The least square loss function make the training more stable because it can provide more gradients by penalizing the samples far away from decision boundary when updataing the generator.
Implementation Details
The architectures of discriminator and generator are exactly the same as mentioned in the paper.
Random input vector are uniformly sampled within [-1, 1].
The linear activation function instead of sigmoid is used for the output of discriminator, since the least square loss with sigmoid easily gets saturated.
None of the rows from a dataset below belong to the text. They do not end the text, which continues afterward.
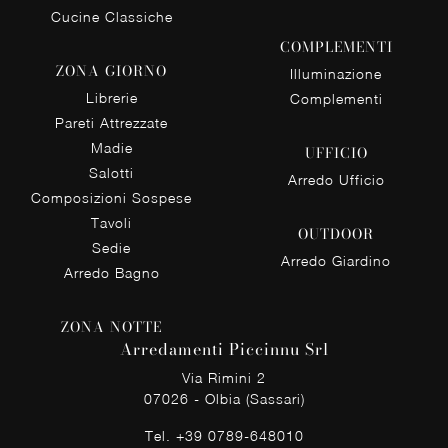
Cucine Classiche
COMPLEMENTI
ZONA GIORNO
Illuminazione
Librerie
Complementi
Pareti Attrezzate
Madie
UFFICIO
Salotti
Arredo Ufficio
Composizioni Sospese
Tavoli
OUTDOOR
Sedie
Arredo Giardino
Arredo Bagno
ZONA NOTTE
Arredamenti Piccinnu Srl
Via Rimini 2
07026 - Olbia (Sassari)
Tel.
+39 0789-648010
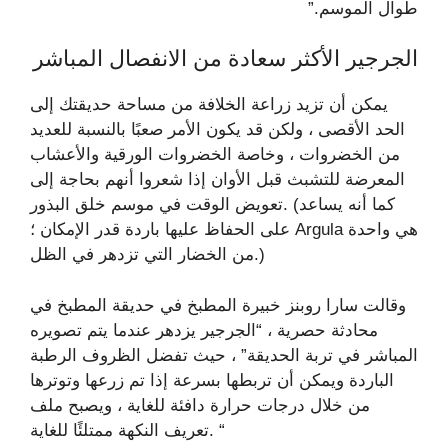
طوال الموسم.”
الجرجير الأكثر سعادة من الانفصال المباشر
يمكن أن تزيد زراعة الخلافة من مساحة حديقتك إلى
الحد الأقصى ، ولكن قد يكون الأمر صعبًا بالنسبة للعديد
من الخضروات ، وخاصة الخضروات الورقية والأعشاب
المعرضة للتشبث قبل الأوان إذا شعروا أنهم بحاجة إلى
تعويض الوقت في موسم خلق البذور. (كما أنه يساعد
على الحفاظ عليها باردة قدر الإمكان ؛ Argula هي واحدة
من الخضار التي تزدهر في الظل.)
وقالت سارا روبنز خبيرة المطبخ في حديقة المطبخ في
محادثة حصرية ، “الجرجير يزدهر عندما يتم تصويره
المباشر في تربة الحديقة” ، حيث تفضل الظروف الرطبة
الباردة ويمكن أن تربطها بسرعة إذا تم زرعها وتوترها
من خلال درجات حرارة دافئة للغاية ، ويصبح ملف
تعريف النكهة ممتلئًا للغاية. “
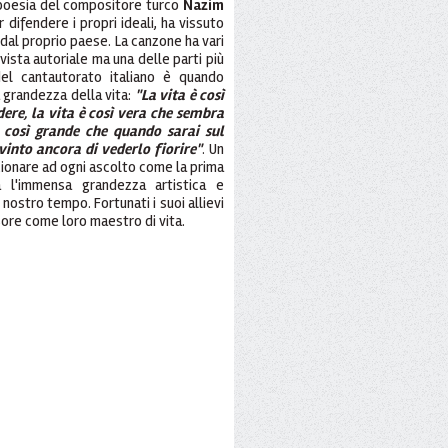
 poesia del compositore turco
Nazim
r difendere i propri ideali, ha vissuto
io dal proprio paese. La canzone ha vari
vista autoriale ma una delle parti più
 del cantautorato italiano è quando
a grandezza della vita:
"La vita è così
dere, la vita è così vera che sembra
è così grande che quando sarai sul
vinto ancora di vederlo fiorire"
. Un
ionare ad ogni ascolto come la prima
 l'immensa grandezza artistica e
ostro tempo. Fortunati i suoi allievi
ssore come loro maestro di vita.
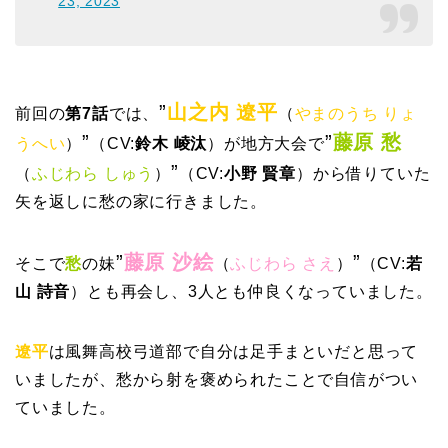
23, 2023
”
山之内 遼平
前回の
第7話
では、
（
やまのうち りょ
”
”
藤原 愁
うへい
）
（CV:
鈴木 崚汰
）が地方大会で
”
（
ふじわら しゅう
）
（CV:
小野 賢章
）から借りていた
矢を返しに愁の家に行きました。
”
藤原 沙絵
”
そこで
愁
の妹
（
ふじわら さえ
）
（CV:
若
山 詩音
）とも再会し、3人とも仲良くなっていました。
遼平
は風舞高校弓道部で自分は足手まといだと思って
いましたが、愁から射を褒められたことで自信がつい
ていました。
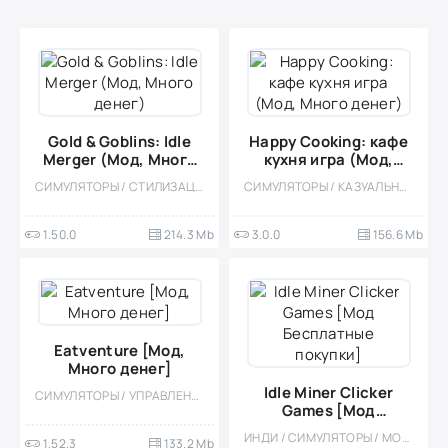
Gold & Goblins: Idle
Happy Cooking: кафе
Merger (Мод, Много
кухня игра (Мод,
денег)
Много денег)
СИМУЛЯТОРЫ / СТИЛИЗАЦИЯ / ОДНОПОЛЬЗОВАТЕЛЬСКИЕ / ОФЛАЙН / МОД / ВСТРОЕННЫЙ КЕШ / ИНДИ / ФЭНТЕЗИ / МАЛЕНЬКАЯ / ДЛЯ ДЕТЕЙ / СОВМЕЩЕНИЕ ПРЕДМЕТОВ
СИМУЛЯТОРЫ / КАЗУАЛЬНЫЕ / ОДНОПОЛЬЗОВАТЕЛЬСКИЕ / СТИЛИЗАЦИЯ / ОФЛАЙН / МОД / ВСТРОЕННЫЙ КЕШ / КУЛИНАРНАЯ / ДЕВОЧКАМ
1.50.0
214.3 Mb
3.0.0
156.6 Mb
Eatventure [Мод,
Много денег]
Idle Miner Clicker
СИМУЛЯТОРЫ / УПРАВЛЕНИЕ / КАЗУАЛЬНЫЕ / ОДНОПОЛЬЗОВАТЕЛЬСКИЕ / СТИЛИЗАЦИЯ / ОФЛАЙН / МОД
Games [Мод
Бесплатные покупки]
ИНДИ / СИМУЛЯТОРЫ / МОД / КАЗУАЛЬНЫЕ / ОДНОПОЛЬЗОВАТЕЛЬСКИЕ / СТИЛИЗАЦИЯ / ПО МУЛЬТФИЛЬМАМ / ОФЛАЙН / РОЛЕВЫЕ / ВИД СБОКУ
1.52.3
133.2 Mb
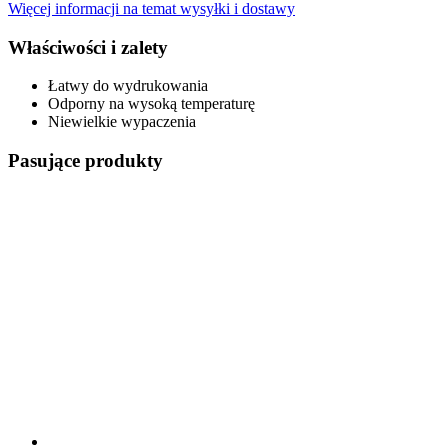
Więcej informacji na temat wysyłki i dostawy
Właściwości i zalety
Łatwy do wydrukowania
Odporny na wysoką temperaturę
Niewielkie wypaczenia
Pasujące produkty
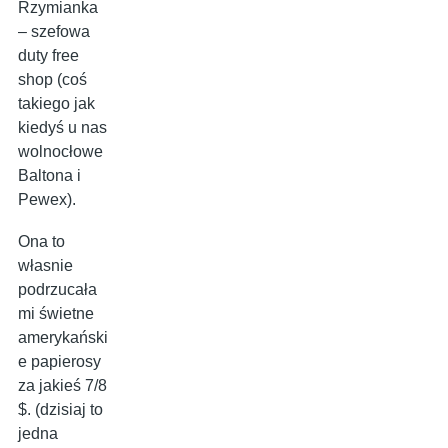
Rzymianka
– szefowa
duty free
shop (coś
takiego jak
kiedyś u nas
wolnocłowe
Baltona i
Pewex).
Ona to
własnie
podrzucała
mi świetne
amerykański
e papierosy
za jakieś 7/8
$. (dzisiaj to
jedna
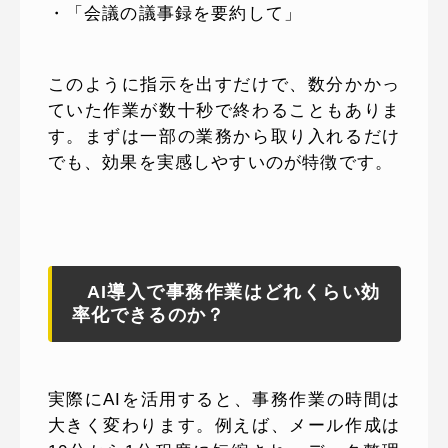
・「会議の議事録を要約して」
このように指示を出すだけで、数分かかっ
ていた作業が数十秒で終わることもありま
す。まずは一部の業務から取り入れるだけ
でも、効果を実感しやすいのが特徴です。
AI導入で事務作業はどれくらい効
率化できるのか？
実際にAIを活用すると、事務作業の時間は
大きく変わります。例えば、メール作成は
When applied on MNIST, Dropout with 0.5 is used both for training and testing phase after each convolutional layer of the generator except the output layer. Because I found this reduced the noise on the generated images.
vector length = 100, images size 28 x 28, generator dropout = 0.5 for both training and testing. Dropout is used for the same reason as my implementation of DCGAN.
The generated images get much better after adding dropout.
Epoch 1
Epoch 7
Epoch 14
Epoch 21
Interpolation between two digits
Images generated by uniformly sampling along x = [-1, 1] and y = [-1, 1] when input vector length is 2.
CelebA
vector length = 1024, images are rescaled to 64 x 64, no dropout
At beginning, the model generates better and better faces, then it breaks down at around epoch 7. However, when I continue training the model, it is finally able to generate nice faces.